**Reading text**:
▬▬▬▬▬▬▬▬▬▬
William Randolph "Cozy" Cole (October 17, 1909 – January 9, 1981) was an American jazz drummer who worked with Cab Calloway and Louis Armstrong among others and led his own groups.

Life and career 
William Randolph Cole was born in East Orange, New Jersey, United States. His first music job was with Wilbur Sweatman in 1928. In 1930, he played for Jelly Roll Morton's Red Hot Peppers, recording an early drum solo on "Load of Cole". He spent 1931–33 with Blanche Calloway, 1933–34 with Benny Carter, 1935–36 with Willie Bryant, 1936–38 with Stuff Smith's small combo, and 1938–42 with Cab Calloway. In 1942, he was hired by CBS Radio music director Raymond Scott as part of network radio's first integrated orchestra. After that he played with Louis Armstrong's All Stars.

Cole performed with Louis Armstrong and his All Stars with Velma Middleton singing vocals for the ninth Cavalcade of Jazz concert held at Wrigley Field in Los Angeles. The concert was produced by Leon Hefflin, Sr. on June 7, 1953. Also featured that day were Roy Brown and his Orchestra, Don Tosti and His Mexican Jazzmen, Earl Bostic, Nat "King" Cole, and Shorty Rogers and his Orchestra.<ref>“More Big Names in Cavalcade” Article in ..Los Angeles Sentinel, May 21, 1953.
</ref>

Cole had hits with the songs "Topsy I" and "Topsy II". "Topsy II" peaked at No. 3 on the Billboard Hot 100, and at No. 1 on the R&B chart. It sold over one million copies and was awarded a gold disc. The track peaked at No. 29 in the UK Singles Chart in 1958. The recording contained a long drum solo and was one of the few drum solo recordings to make the charts at Billboard magazine. The single was issued by Love Records, a small record label in Brooklyn, New York. Cole's song "Turvy II" reached No. 36 in 1959.

Cole appeared in music-related films, including a brief cameo in Don't Knock the Rock. Throughout the 1960s and 1970s he continued to perform in a variety of settings alongside names like Jonah Jones, Stuff Smith, and Cab Calloway. Cole and Gene Krupa often played drum duets at the Metropole in New York City during the 1950s and 1960s.
▬▬▬▬▬▬▬▬▬▬
**Data excerpts**:
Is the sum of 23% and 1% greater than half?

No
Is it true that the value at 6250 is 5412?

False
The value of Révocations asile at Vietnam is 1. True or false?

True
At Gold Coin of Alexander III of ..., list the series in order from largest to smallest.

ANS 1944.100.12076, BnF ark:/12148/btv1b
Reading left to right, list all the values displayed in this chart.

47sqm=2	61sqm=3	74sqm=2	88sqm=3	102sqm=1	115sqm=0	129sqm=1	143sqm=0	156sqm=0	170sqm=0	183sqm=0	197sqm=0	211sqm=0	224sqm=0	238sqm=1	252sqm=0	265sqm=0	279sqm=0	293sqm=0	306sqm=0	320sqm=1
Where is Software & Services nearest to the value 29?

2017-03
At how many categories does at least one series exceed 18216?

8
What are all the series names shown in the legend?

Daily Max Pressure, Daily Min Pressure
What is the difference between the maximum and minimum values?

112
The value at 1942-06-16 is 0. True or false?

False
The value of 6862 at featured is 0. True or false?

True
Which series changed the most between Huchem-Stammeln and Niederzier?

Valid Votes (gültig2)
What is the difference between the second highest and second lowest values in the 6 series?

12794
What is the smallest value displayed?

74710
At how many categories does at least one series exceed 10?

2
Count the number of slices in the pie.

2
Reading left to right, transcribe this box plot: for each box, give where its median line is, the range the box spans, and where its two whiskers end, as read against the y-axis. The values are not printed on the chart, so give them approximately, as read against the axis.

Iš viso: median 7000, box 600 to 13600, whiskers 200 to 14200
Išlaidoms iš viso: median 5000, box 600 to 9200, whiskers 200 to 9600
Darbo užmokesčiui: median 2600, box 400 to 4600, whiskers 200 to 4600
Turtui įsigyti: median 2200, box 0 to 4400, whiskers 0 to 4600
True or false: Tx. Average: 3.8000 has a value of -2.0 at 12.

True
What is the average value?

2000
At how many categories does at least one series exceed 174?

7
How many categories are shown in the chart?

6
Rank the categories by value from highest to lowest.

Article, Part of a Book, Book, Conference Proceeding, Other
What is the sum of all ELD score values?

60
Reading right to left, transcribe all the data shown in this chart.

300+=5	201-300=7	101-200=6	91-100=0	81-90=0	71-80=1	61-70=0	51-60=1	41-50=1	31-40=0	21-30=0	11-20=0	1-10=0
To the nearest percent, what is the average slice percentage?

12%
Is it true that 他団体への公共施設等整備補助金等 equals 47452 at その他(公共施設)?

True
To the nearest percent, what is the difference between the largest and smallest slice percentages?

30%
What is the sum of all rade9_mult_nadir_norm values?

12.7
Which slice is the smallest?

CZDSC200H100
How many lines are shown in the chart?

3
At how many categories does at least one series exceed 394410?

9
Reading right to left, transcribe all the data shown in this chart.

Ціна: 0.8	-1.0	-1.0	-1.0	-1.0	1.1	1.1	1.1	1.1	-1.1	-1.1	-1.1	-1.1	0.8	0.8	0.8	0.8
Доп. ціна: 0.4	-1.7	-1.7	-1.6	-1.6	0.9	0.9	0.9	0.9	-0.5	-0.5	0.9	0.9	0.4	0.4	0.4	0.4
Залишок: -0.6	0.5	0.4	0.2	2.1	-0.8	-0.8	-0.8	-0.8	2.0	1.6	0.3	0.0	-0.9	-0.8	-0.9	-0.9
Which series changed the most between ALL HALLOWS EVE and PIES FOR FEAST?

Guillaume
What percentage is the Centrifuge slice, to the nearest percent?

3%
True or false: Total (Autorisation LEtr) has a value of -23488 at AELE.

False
▬▬▬▬▬▬▬▬▬▬
**Tasks for this exercise**:
1: Please repeat, word for word, the part of the text about Cozy Cole that opens with the words containing "Life and career" and closes with "Armstrong's All Stars.".
2: List the other acts that the text about Cozy Cole names as also featured at the ninth Cavalcade of Jazz concert.
3: Answer these from the text about Cozy Cole:
(a) Where was Cole born?
(b) Which record label issued the "Topsy II" single?
(c) Where did Cole and Gene Krupa often play drum duets?

**Expected responses**:
1:
Life and career 
William Randolph Cole was born in East Orange, New Jersey, United States. His first music job was with Wilbur Sweatman in 1928. In 1930, he played for Jelly Roll Morton's Red Hot Peppers, recording an early drum solo on "Load of Cole". He spent 1931–33 with Blanche Calloway, 1933–34 with Benny Carter, 1935–36 with Willie Bryant, 1936–38 with Stuff Smith's small combo, and 1938–42 with Cab Calloway. In 1942, he was hired by CBS Radio music director Raymond Scott as part of network radio's first integrated orchestra. After that he played with Louis Armstrong's All Stars.

2:
Roy Brown and his Orchestra
Don Tosti and His Mexican Jazzmen
Earl Bostic
Nat "King" Cole
Shorty Rogers and his Orchestra

3:
(a) East Orange, New Jersey, United States
(b) Love Records
(c) The Metropole in New York City